The Cuban government responded with sweeping measures. In a single year, most of the country’s incandescent bulbs were swapped out for compact fluorescents, while old appliances like refrigerators and fans were replaced with more efficient models imported from China. For the first time, Cubans began to be billed for their electricity usage. The country’s billboards — all of which carry government propaganda rather than advertisements — promoted energy efficiency.

Meanwhile, the government imported thousands of small diesel and oil generators that were installed all over the island, some connected to the grid and some serving as backup power to public buildings. Between them they can produce about 2,500 MW of power, said Belt, and have made the power supply much more stable, even when a hurricane buffets the island. But relying on these generators is both expensive and polluting and comes at a high environmental and economic cost, Belt said.

Finally, the government spent hundreds of millions of dollars in the last decade to upgrade its transmission infrastructure, making it the most modern part of the energy system, Piñon said.

Could renewable energy save the day?

The Cuban government and watchers from the United States agree that renewable energy will play an important part in the island’s future.
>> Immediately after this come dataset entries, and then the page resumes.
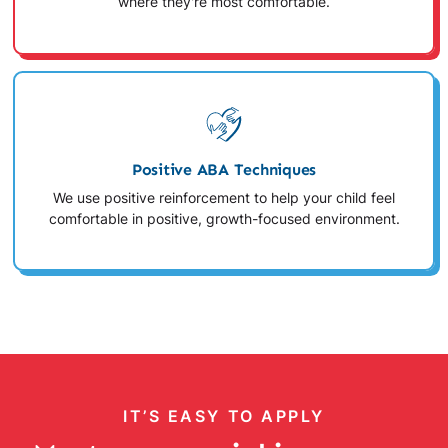
where they're most comfortable.
Positive ABA Techniques
We use positive reinforcement to help your child feel
comfortable in positive, growth-focused environment.
IT’S EASY TO APPLY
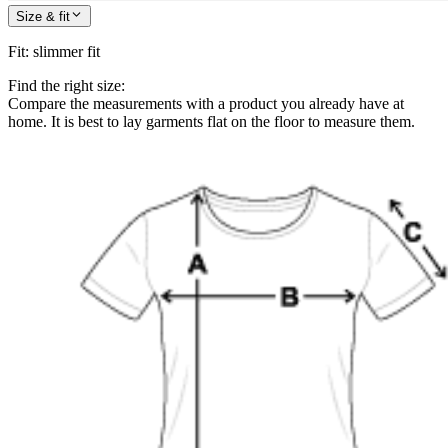
Size & fit
Fit
:
slimmer fit
Find the right size:
Compare the measurements with a product you already have at
home. It is best to lay garments flat on the floor to measure them.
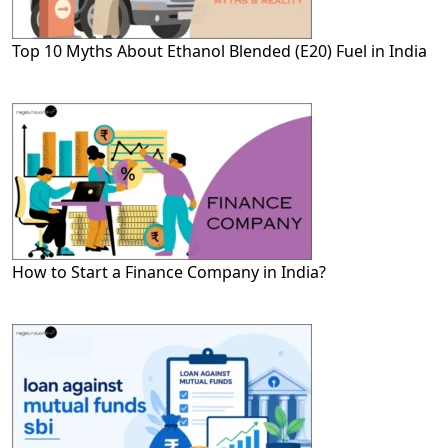
Top 10 Myths About Ethanol Blended (E20) Fuel in India
How to Start a Finance Company in India?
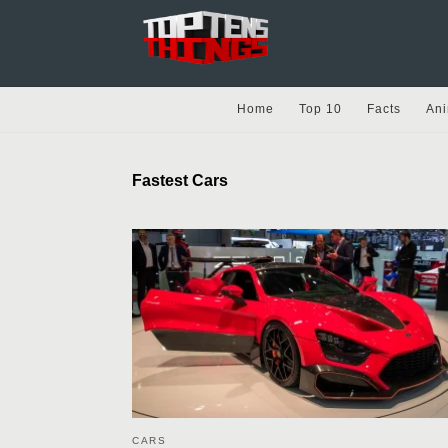
Home
Top 10
Facts
Ani
Fastest Cars
CARS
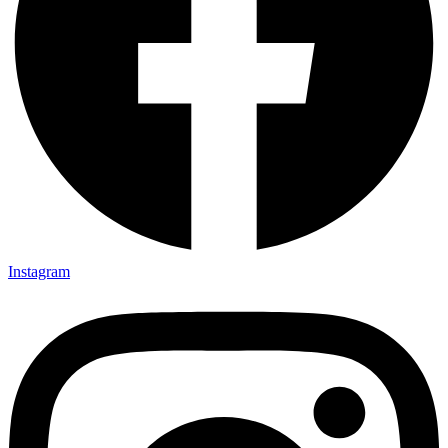
Instagram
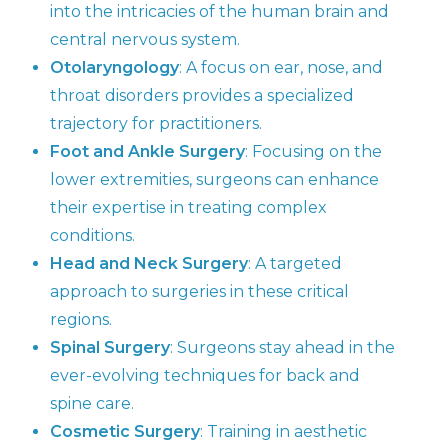
into the intricacies of the human brain and
central nervous system.
Otolaryngology
: A focus on ear, nose, and
throat disorders provides a specialized
trajectory for practitioners.
Foot and Ankle Surgery
: Focusing on the
lower extremities, surgeons can enhance
their expertise in treating complex
conditions.
Head and Neck Surgery
: A targeted
approach to surgeries in these critical
regions.
Spinal Surgery
: Surgeons stay ahead in the
ever-evolving techniques for back and
spine care.
Cosmetic Surgery
: Training in aesthetic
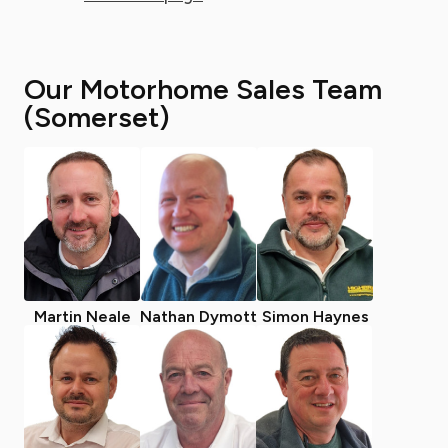
Our Motorhome Sales Team
(Somerset)
Martin Neale
Nathan Dymott
Simon Haynes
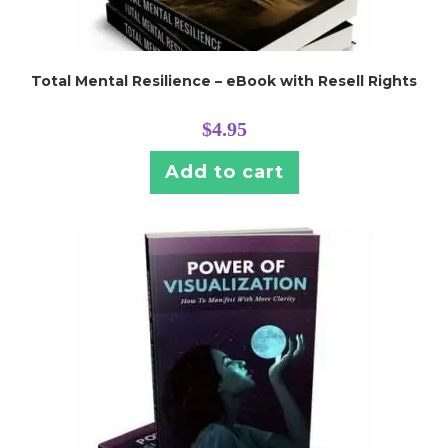
Total Mental Resilience – eBook with Resell Rights
$
4.95
Add to cart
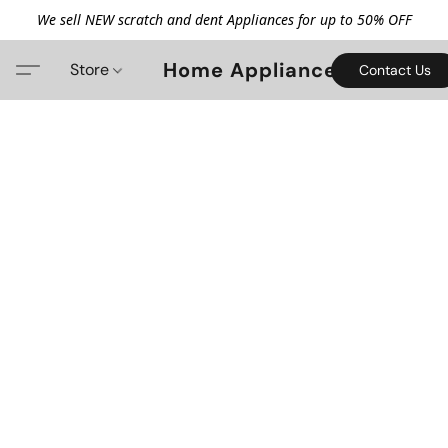
We sell NEW scratch and dent Appliances for up to 50% OFF
Home Appliance
Store
Contact Us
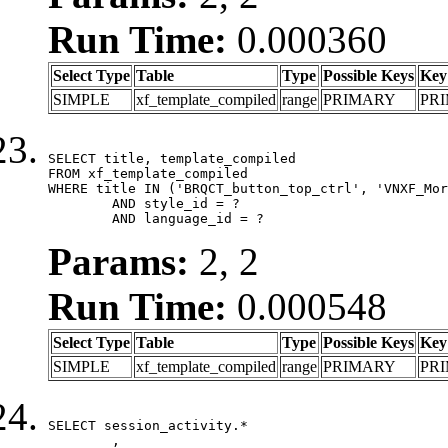
Run Time:
0.000360
Select Type
Table
Type
Possible Keys
Key
SIMPLE
xf_template_compiled
range
PRIMARY
PR
SELECT title, template_compiled

FROM xf_template_compiled

WHERE title IN ('BRQCT_button_top_ctrl', 'VNXF_Mor
	AND style_id = ?

	AND language_id = ?
Params:
2, 2
Run Time:
0.000548
Select Type
Table
Type
Possible Keys
Key
SIMPLE
xf_template_compiled
range
PRIMARY
PR
SELECT session_activity.*

	,
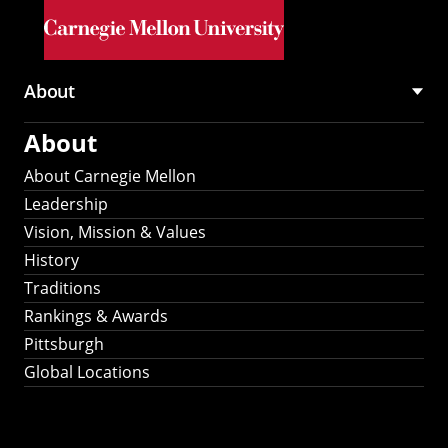
Skip to main content
About
Main
About
navigation
About Carnegie Mellon
Leadership
Vision, Mission & Values
History
Traditions
Rankings & Awards
Pittsburgh
Global Locations
Our Strategic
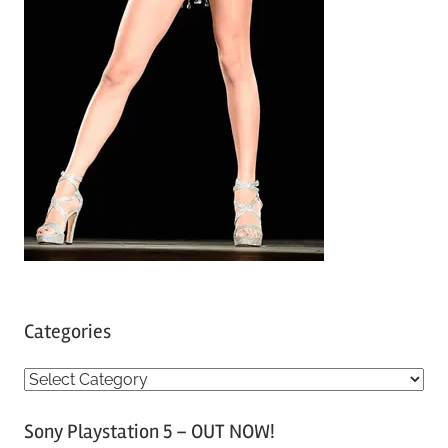
Categories
C
a
Sony Playstation 5 – OUT NOW!
t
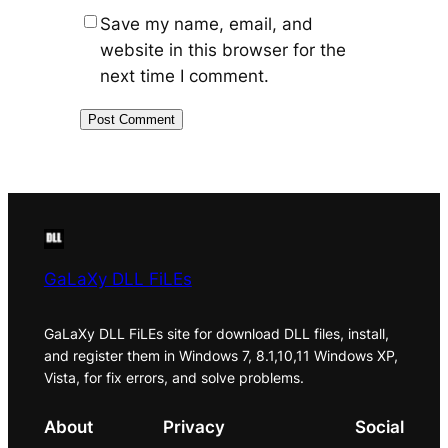
Save my name, email, and
website in this browser for the
next time I comment.
GaLaXy DLL FiLEs
GaLaXy DLL FiLEs site for download DLL files, install,
and register them in Windows 7, 8.1,10,11 Windows XP,
Vista, for fix errors, and solve problems.
About
Privacy
Social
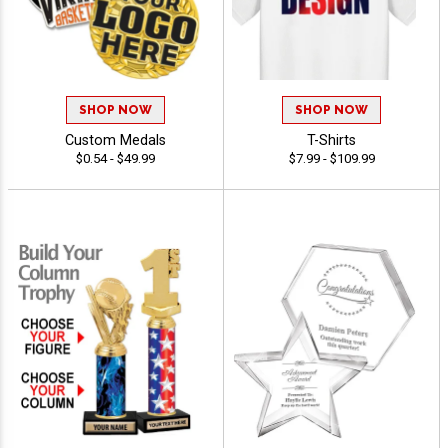
SHOP NOW
SHOP NOW
Custom Medals
T-Shirts
$0.54 - $49.99
$7.99 - $109.99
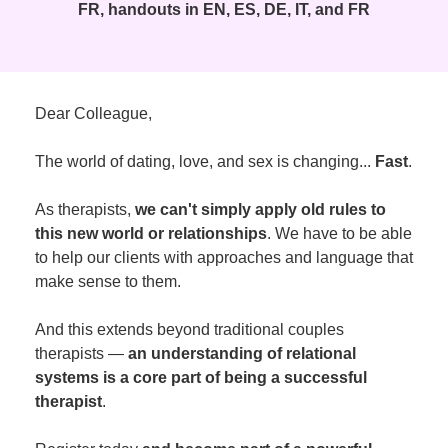
FR, handouts in EN, ES, DE, IT, and FR
Dear Colleague,
The world of dating, love, and sex is changing...
Fast
.
As therapists,
we can't simply apply old rules to
this new world or relationships
. We have to be able
to help our clients with approaches and language that
make sense to them.
And this extends beyond traditional couples
therapists —
an understanding of relational
systems is a core part of being a successful
therapist
.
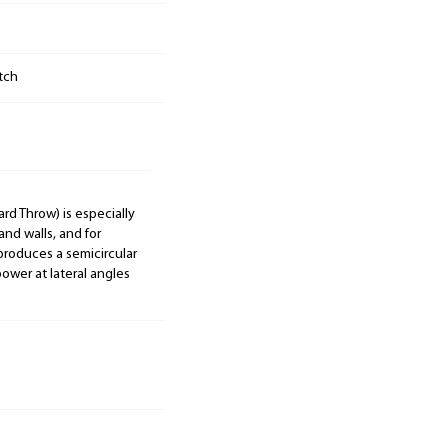
tch
ard Throw) is especially
and walls, and for
 produces a semicircular
ower at lateral angles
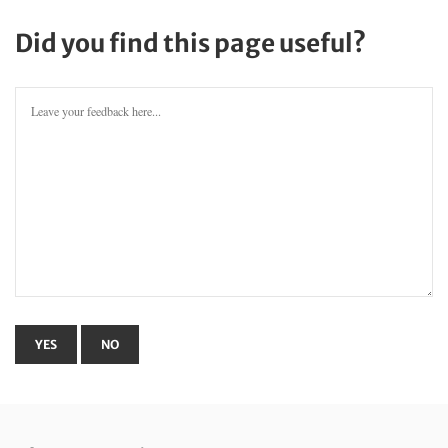
Did you find this page useful?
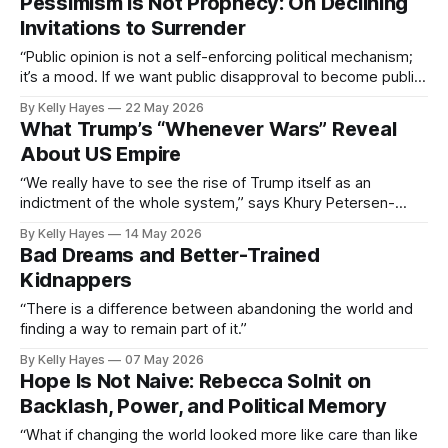
Pessimism Is Not Prophecy: On Declining
Invitations to Surrender
“Public opinion is not a self-enforcing political mechanism;
it’s a mood. If we want public disapproval to become public
action, we need to extend worthwhile invitations.”
By Kelly Hayes
22 May 2026
What Trump’s “Whenever Wars” Reveal
About US Empire
“We really have to see the rise of Trump itself as an
indictment of the whole system,” says Khury Petersen-
Smith.
By Kelly Hayes
14 May 2026
Bad Dreams and Better-Trained
Kidnappers
“There is a difference between abandoning the world and
finding a way to remain part of it.”
By Kelly Hayes
07 May 2026
Hope Is Not Naive: Rebecca Solnit on
Backlash, Power, and Political Memory
“What if changing the world looked more like care than like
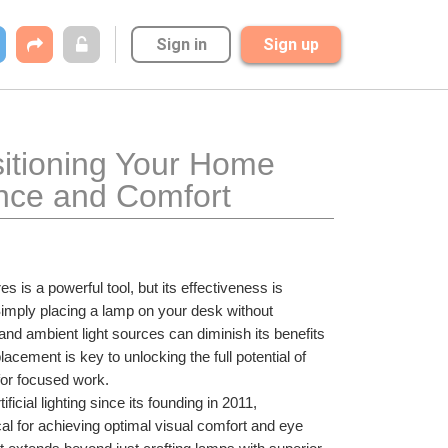
Sign in
Sign up
itioning Your Home 
nce and Comfort
res is a powerful tool, but its effectiveness is 
Simply placing a lamp on your desk without 
and ambient light sources can diminish its benefits 
cement is key to unlocking the full potential of 
for focused work.
icial lighting since its founding in 2011, 
cal for achieving optimal visual comfort and eye 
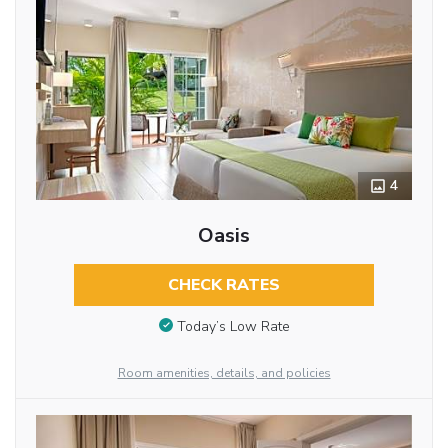
4
Oasis
CHECK RATES
Today’s Low Rate
Room amenities, details, and policies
Last year, Cuban officials announced plans to produce 24 percent of the island’s power from renewable sources by 2030.

As the largest Caribbean island with a larger power grid, it could produce more power locally while acting as a proving ground for its smaller neighbors. "I think Cuba’s a case study where renewable energy could be a huge game changer," said Christian Gomez, director of energy at the Council of the Americas.

"This is a prime opportunity to leapfrog central generation and put in these smaller distributed solutions that are more flexible," said Mark Konold, a program manager at Worldwatch Institute, where he advises Caribbean governments on climate and energy strategy.

It has a long way to go. The island’s current renewable portfolio is made up of small solar arrays at thousands of schools and hospitals, a few small biomass and hydropower projects, and a couple of small wind farms. The government estimates its current renewable portfolio at 4.3 percent, though U.S. observers peg it at closer to 2 percent.

Still, the government promised it would spend $3.5 billion over the next 15 years on renewable energy. Engineers have mapped the island’s wind resources and have studied its biofuels potential from sugar cane.

Cuba could produce 2 billion gallons of ethanol from sugar cane a year, according to one study. Piñon believes the government in Havana should promote a sugar cane ethanol industry to improve fuels supplies for both power and transportation, mimicking Brazil’s model.

"You’ve got sunshine and wind in the Caribbean everywhere," Benjamin-Alvarado said. "The potential is endless."